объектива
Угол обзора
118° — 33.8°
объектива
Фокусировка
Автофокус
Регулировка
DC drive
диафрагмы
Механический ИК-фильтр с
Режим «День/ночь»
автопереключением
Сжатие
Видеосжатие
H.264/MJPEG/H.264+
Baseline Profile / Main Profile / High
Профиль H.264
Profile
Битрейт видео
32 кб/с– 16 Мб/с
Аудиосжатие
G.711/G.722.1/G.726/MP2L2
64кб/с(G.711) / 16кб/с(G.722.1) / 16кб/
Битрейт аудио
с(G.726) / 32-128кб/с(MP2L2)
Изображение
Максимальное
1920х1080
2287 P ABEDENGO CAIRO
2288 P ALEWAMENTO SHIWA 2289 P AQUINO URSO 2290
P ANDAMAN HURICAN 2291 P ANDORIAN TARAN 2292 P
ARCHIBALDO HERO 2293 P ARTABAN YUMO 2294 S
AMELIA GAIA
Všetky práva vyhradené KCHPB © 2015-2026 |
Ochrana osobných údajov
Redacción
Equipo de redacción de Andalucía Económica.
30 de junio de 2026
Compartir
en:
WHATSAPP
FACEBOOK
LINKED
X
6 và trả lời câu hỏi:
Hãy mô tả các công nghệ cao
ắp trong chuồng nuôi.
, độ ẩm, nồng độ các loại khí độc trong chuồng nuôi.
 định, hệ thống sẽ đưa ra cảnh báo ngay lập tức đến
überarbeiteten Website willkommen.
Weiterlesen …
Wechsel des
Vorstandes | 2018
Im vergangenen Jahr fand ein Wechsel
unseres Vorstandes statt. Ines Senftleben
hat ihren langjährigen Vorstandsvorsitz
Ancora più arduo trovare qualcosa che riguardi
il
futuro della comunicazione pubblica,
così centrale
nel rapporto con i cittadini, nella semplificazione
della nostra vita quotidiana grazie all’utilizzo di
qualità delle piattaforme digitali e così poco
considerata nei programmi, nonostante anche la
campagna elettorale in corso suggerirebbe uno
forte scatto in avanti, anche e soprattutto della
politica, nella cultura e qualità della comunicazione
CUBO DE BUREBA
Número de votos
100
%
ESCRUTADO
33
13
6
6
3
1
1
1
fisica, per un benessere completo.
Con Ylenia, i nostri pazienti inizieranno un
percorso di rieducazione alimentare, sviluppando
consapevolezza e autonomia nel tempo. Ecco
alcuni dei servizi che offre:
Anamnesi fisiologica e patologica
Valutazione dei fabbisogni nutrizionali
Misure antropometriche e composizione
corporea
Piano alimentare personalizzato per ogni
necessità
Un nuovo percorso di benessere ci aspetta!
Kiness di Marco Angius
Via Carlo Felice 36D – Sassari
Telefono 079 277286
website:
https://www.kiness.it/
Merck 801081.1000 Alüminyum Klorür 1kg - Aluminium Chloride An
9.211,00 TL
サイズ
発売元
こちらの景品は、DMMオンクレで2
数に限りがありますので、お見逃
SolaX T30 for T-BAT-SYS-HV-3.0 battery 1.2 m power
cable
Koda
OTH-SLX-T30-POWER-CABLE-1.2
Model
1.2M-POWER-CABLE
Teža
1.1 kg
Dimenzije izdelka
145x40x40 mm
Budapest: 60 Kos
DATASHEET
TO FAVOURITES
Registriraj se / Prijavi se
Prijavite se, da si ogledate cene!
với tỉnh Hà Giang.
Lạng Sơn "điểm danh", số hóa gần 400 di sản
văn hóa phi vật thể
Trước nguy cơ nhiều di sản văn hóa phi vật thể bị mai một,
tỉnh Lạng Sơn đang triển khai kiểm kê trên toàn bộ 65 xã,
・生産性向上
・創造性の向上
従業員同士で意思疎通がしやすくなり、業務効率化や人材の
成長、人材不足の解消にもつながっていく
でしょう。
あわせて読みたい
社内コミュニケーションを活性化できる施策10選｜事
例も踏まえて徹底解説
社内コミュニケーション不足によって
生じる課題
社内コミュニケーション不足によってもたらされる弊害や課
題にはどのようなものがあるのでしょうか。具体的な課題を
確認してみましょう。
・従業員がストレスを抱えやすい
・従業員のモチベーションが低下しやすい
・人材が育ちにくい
━━━━━━━━━━━━━━━━━━━━
What you need to do: Reproduce the lines above with "DATASHEET" changed to "DATA SHEET", leaving all other text untouched.

Exercise response:
объектива
Угол обзора
118° — 33.8°
объектива
Фокусировка
Автофокус
Регулировка
DC drive
диафрагмы
Механический ИК-фильтр с
Режим «День/ночь»
автопереключением
Сжатие
Видеосжатие
H.264/MJPEG/H.264+
Baseline Profile / Main Profile / High
Профиль H.264
Profile
Битрейт видео
32 кб/с– 16 Мб/с
Аудиосжатие
G.711/G.722.1/G.726/MP2L2
64кб/с(G.711) / 16кб/с(G.722.1) / 16кб/
Битрейт аудио
с(G.726) / 32-128кб/с(MP2L2)
Изображение
Максимальное
1920х1080
2287 P ABEDENGO CAIRO
2288 P ALEWAMENTO SHIWA 2289 P AQUINO URSO 2290
P ANDAMAN HURICAN 2291 P ANDORIAN TARAN 2292 P
ARCHIBALDO HERO 2293 P ARTABAN YUMO 2294 S
AMELIA GAIA
Všetky práva vyhradené KCHPB © 2015-2026 |
Ochrana osobných údajov
Redacción
Equipo de redacción de Andalucía Económica.
30 de junio de 2026
Compartir
en:
WHATSAPP
FACEBOOK
LINKED
X
6 và trả lời câu hỏi:
Hãy mô tả các công nghệ cao
ắp trong chuồng nuôi.
, độ ẩm, nồng độ các loại khí độc trong chuồng nuôi.
 định, hệ thống sẽ đưa ra cảnh báo ngay lập tức đến
überarbeiteten Website willkommen.
Weiterlesen …
Wechsel des
Vorstandes | 2018
Im vergangenen Jahr fand ein Wechsel
unseres Vorstandes statt. Ines Senftleben
hat ihren langjährigen Vorstandsvorsitz
Ancora più arduo trovare qualcosa che riguardi
il
futuro della comunicazione pubblica,
così centrale
nel rapporto con i cittadini, nella semplificazione
della nostra vita quotidiana grazie all’utilizzo di
qualità delle piattaforme digitali e così poco
considerata nei programmi, nonostante anche la
campagna elettorale in corso suggerirebbe uno
forte scatto in avanti, anche e soprattutto della
politica, nella cultura e qualità della comunicazione
CUBO DE BUREBA
Número de votos
100
%
ESCRUTADO
33
13
6
6
3
1
1
1
fisica, per un benessere completo.
Con Ylenia, i nostri pazienti inizieranno un
percorso di rieducazione alimentare, sviluppando
consapevolezza e autonomia nel tempo. Ecco
alcuni dei servizi che offre:
Anamnesi fisiologica e patologica
Valutazione dei fabbisogni nutrizionali
Misure antropometriche e composizione
corporea
Piano alimentare personalizzato per ogni
necessità
Un nuovo percorso di benessere ci aspetta!
Kiness di Marco Angius
Via Carlo Felice 36D – Sassari
Telefono 079 277286
website:
https://www.kiness.it/
Merck 801081.1000 Alüminyum Klorür 1kg - Aluminium Chloride An
9.211,00 TL
サイズ
発売元
こちらの景品は、DMMオンクレで2
数に限りがありますので、お見逃
SolaX T30 for T-BAT-SYS-HV-3.0 battery 1.2 m power
cable
Koda
OTH-SLX-T30-POWER-CABLE-1.2
Model
1.2M-POWER-CABLE
Teža
1.1 kg
Dimenzije izdelka
145x40x40 mm
Budapest: 60 Kos
DATA SHEET
TO FAVOURITES
Registriraj se / Prijavi se
Prijavite se, da si ogledate cene!
với tỉnh Hà Giang.
Lạng Sơn "điểm danh", số hóa gần 400 di sản
văn hóa phi vật thể
Trước nguy cơ nhiều di sản văn hóa phi vật thể bị mai một,
tỉnh Lạng Sơn đang triển khai kiểm kê trên toàn bộ 65 xã,
・生産性向上
・創造性の向上
従業員同士で意思疎通がしやすくなり、業務効率化や人材の
成長、人材不足の解消にもつながっていく
でしょう。
あわせて読みたい
社内コミュニケーションを活性化できる施策10選｜事
例も踏まえて徹底解説
社内コミュニケーション不足によって
生じる課題
社内コミュニケーション不足によってもたらされる弊害や課
題にはどのようなものがあるのでしょうか。具体的な課題を
確認してみましょう。
・従業員がストレスを抱えやすい
・従業員のモチベーションが低下しやすい
・人材が育ちにくい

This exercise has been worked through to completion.